This is a repost from the feedback thread:

I would really like to start using this, but I don’t feel comfortable with it. My hypothetical report on my home shows me a negative savings (see attachment). If the cooling cost after savings is more than before the savings, I think we have a problem.

How would we explain this to a customer?

What am I missing?

Do you leave your thermostat low?

I indicated in the data for the report that I have a programmable thermostat. I couldn’t find anywhere that it asked for the temperature setting.

Your right sorry I didn’t see the it was cooling. Did it recommend in your report to do any crawlspace insulating?
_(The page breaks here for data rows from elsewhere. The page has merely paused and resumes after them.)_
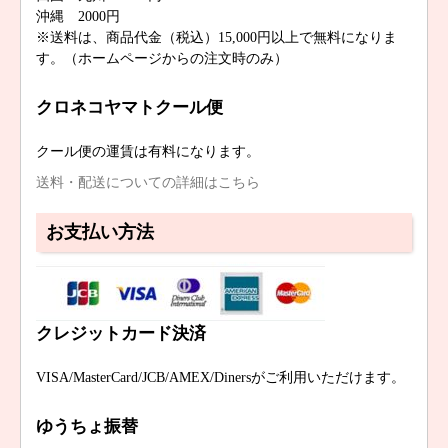
沖縄 2000円
※送料は、商品代金（税込）15,000円以上で無料になりま
す。（ホームページからの注文時のみ）
クロネコヤマトクール便
クール便の運賃は有料になります。
送料・配送についての詳細はこちら
お支払い方法
クレジットカード決済
VISA/MasterCard/JCB/AMEX/Dinersがご利用いただけます。
ゆうちょ振替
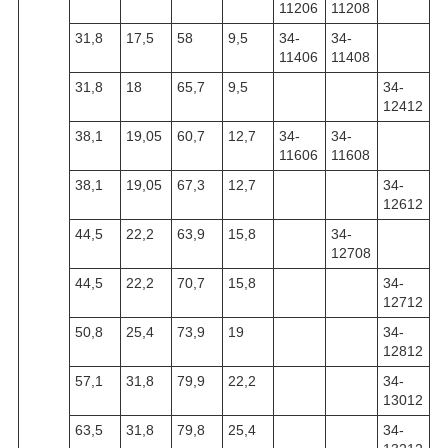
11206
11208
31,8
17,5
58
9,5
34-
34-
11406
11408
31,8
18
65,7
9,5
34-
12412
38,1
19,05
60,7
12,7
34-
34-
11606
11608
38,1
19,05
67,3
12,7
34-
12612
44,5
22,2
63,9
15,8
34-
12708
44,5
22,2
70,7
15,8
34-
12712
50,8
25,4
73,9
19
34-
12812
57,1
31,8
79,9
22,2
34-
13012
63,5
31,8
79,8
25,4
34-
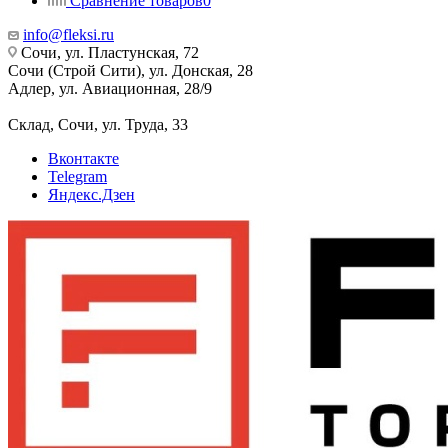
Сравнение товаров
0
info@fleksi.ru
Сочи, ул. Пластунская, 72
Сочи (Строй Сити), ул. Донская, 28
Адлер, ул. Авиационная, 28/9
Склад, Сочи, ул. Труда, 33
Вконтакте
Telegram
Яндекс.Дзен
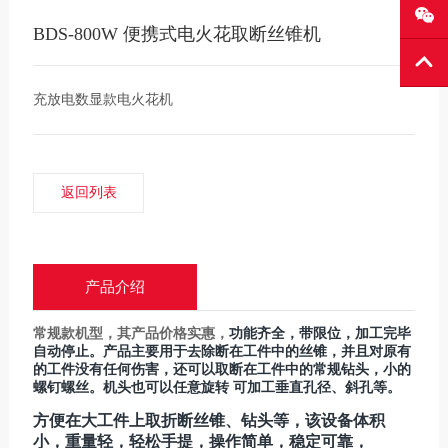
BDS-800W 便携式电火花取断丝锥机
充放电数显款电火花机
返回列表
产品介绍
常规款机型，其产品价格实惠，
功能齐全，带限位，加工完毕
自动停止。产品主要用于去除断在工件中的丝锥，并且对原有
的工件没有任何伤害，还可以取断在工件中的常规钻头，小的
螺钉螺丝。机头也可以任意旋转 可加工垂直孔径、斜孔等。
方便在大工件上取折断丝锥、钻头等，该设备体积
小，重量轻，轻松手提，操作简单，稳定可靠，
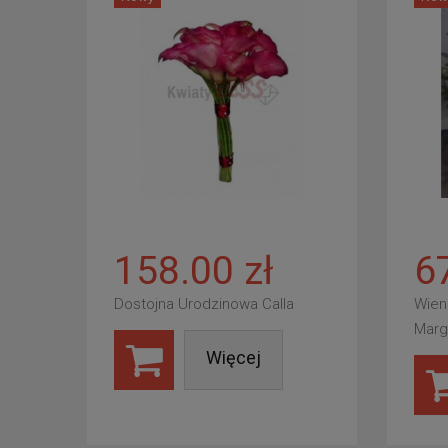
158.00 zł
6
Dostojna Urodzinowa Calla
Wien
Marg
Więcej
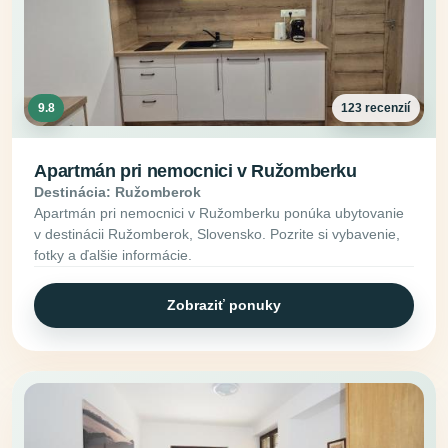
9.8
123 recenzií
Apartmán pri nemocnici v Ružomberku
Destinácia: Ružomberok
Apartmán pri nemocnici v Ružomberku ponúka ubytovanie
v destinácii Ružomberok, Slovensko. Pozrite si vybavenie,
fotky a ďalšie informácie.
Zobraziť ponuky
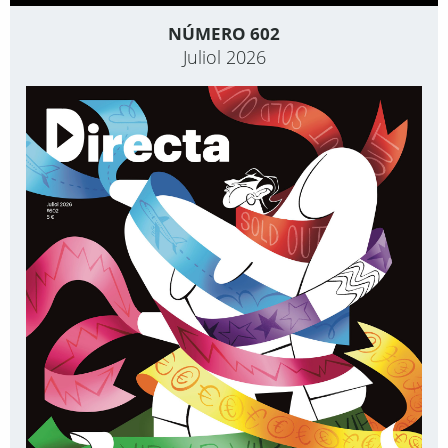
NÚMERO 602
Juliol 2026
The only recommendations in the cooling section is to not leave the fan-auto switch on “fan” (I don’t do that anyway) and to consider a whole house fan. My house has no crawlspace, just a finished basement.

Conditioning a crawlspace or a basement will give you a negative result in cooling but you usually more than make up for it is savings on heating. So if the report is suggesting that this is where you would see a negative on the cooling.

I’ll take a look at your data. The accuracy of the Dept of Energy’s calculator has been documented. It’s accurate, but this particular report result seems to be related to the data entry, including efficiencies and thermal envelope. Accuracy study Home Energy Saver & Score: Engineering Documentation - Accuracy found the tool to be extremely accurate (within 1% across groups of dissimilar homes), when given high-quality input.